In excavating the rampant injustices which have been present in American society since the nation’s inception, Dunbar indicts revisionist versions of history that portray the Founding Fathers as warriors for justice and liberty. In fact, Dunbar argues, America was built on the backs of those who were not free in order to cater to those who were free; in other words, America is and always has been fundamentally unequal. In telling Ona’s story of enslavement, oppression, and escape, Dunbar suggests that the slaves who worked hard to support the lives of men and women like George and Martha Washington played a fundamental and profound role in the creation of America. Yet, tragically, these individuals were never given credit, glory, or even fair and equal treatment in the society they helped to create.
The Creation of America ThemeTracker
The Creation of America Quotes in Never Caught
The president and his wife were well aware that the practice of slavery was under attack in most of the Northern states. They also knew that though New York's residents still clung to bound labor, public sentiment regarding African slavery was changing. Unwilling to even think about abandoning the use of black slaves, the president and the first lady were careful in their selection of men and women who traveled with them from Mount Vernon. Their selections involved only those slaves who were seen as "loyal" and therefore less likely to attempt escape.
Coming from a family of talented seamstresses, Judge was responsible for Martha Washington's appearance. She selected her gowns, made small repairs on aging skirts, removing stains whether they be from food or the dirt from the unpaved streets, and then dressed her. What appeared to be the mundane task of wardrobe selection for the first lady was actually quite important. A wardrobe lay at the root of one's appearance, and the mistress and her slave girl fashioned an image for the new American aristocracy.

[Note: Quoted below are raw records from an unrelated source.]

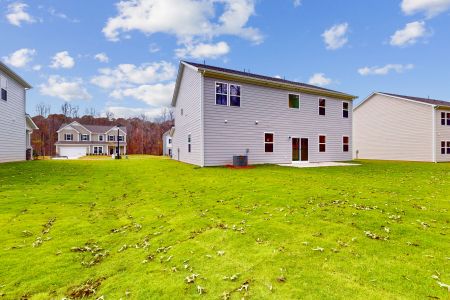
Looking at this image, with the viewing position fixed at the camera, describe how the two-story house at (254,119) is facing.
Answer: facing away from the viewer and to the left of the viewer

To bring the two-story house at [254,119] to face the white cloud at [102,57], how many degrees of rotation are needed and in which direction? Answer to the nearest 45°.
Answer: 0° — it already faces it

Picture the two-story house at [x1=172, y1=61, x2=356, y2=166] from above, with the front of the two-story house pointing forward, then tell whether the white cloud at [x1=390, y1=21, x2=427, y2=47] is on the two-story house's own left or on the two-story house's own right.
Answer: on the two-story house's own right

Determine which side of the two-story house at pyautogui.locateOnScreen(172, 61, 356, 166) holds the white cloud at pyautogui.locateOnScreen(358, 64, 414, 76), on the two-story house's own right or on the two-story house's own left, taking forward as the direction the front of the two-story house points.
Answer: on the two-story house's own right

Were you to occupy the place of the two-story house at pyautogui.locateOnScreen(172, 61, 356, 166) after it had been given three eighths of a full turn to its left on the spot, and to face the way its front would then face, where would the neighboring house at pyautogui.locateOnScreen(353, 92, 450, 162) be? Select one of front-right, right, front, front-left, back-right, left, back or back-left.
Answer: back-left
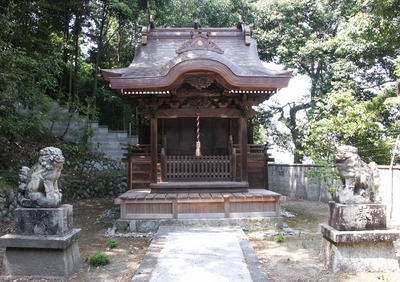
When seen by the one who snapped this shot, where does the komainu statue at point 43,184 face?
facing to the right of the viewer

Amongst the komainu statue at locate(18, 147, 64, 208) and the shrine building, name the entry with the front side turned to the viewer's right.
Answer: the komainu statue

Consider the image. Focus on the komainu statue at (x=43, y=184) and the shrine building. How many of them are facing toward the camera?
1

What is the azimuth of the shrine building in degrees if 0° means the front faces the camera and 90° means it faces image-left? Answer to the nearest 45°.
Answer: approximately 0°
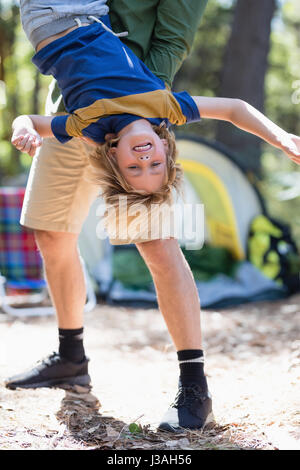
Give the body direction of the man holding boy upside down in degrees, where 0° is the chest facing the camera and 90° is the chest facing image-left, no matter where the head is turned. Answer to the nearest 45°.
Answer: approximately 45°

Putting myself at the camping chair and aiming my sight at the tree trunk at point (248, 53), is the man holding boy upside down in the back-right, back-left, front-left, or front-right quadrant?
back-right

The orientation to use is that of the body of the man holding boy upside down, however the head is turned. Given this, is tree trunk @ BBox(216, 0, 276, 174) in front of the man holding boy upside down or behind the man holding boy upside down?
behind

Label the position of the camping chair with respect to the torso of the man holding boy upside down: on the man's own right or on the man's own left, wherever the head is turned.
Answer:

The Federal City would be splendid, and the hands of slaves would build it. The new federal government rented hundreds of slaves to clear the land, making way for paved streets and thoroughfares. These same slaves would bake the bricks and saw the lumber needed to erect buildings on what had been a desolate swamp. Black men and women's unpaid labor would lay the foundation for what would become the seat of America's power.
Imprudently believing that he could prevent his slaves from hearing about the laws, Washington insisted that the utmost discretion be used regarding their plan of slave rotation in and out of Philadelphia. More than a loss of labor was at stake. If Ona Judge and her enslaved companions uncovered the truth about their slave status in Philadelphia, they would possess knowledge that could set them free. Power would shift from the president to his human property, making them less likely to serve their master faithfully, and eventually, they might run away.
If Washington wanted his slave woman back, he would have to follow the law and consequently expose himself to the growing antislavery sentiment in New Hampshire and across New England.
Archibald published this first interview on May 27, 1845, in the Granite Freeman, an abolitionist newspaper. The article appeared on the forty-ninth anniversary of her escape—almost to the day. With her children deceased, the elderly Ona Staines no longer hid from the spotlight. Now in her early seventies, the fear of being returned to the Parke Custis heirs had finally been vanquished.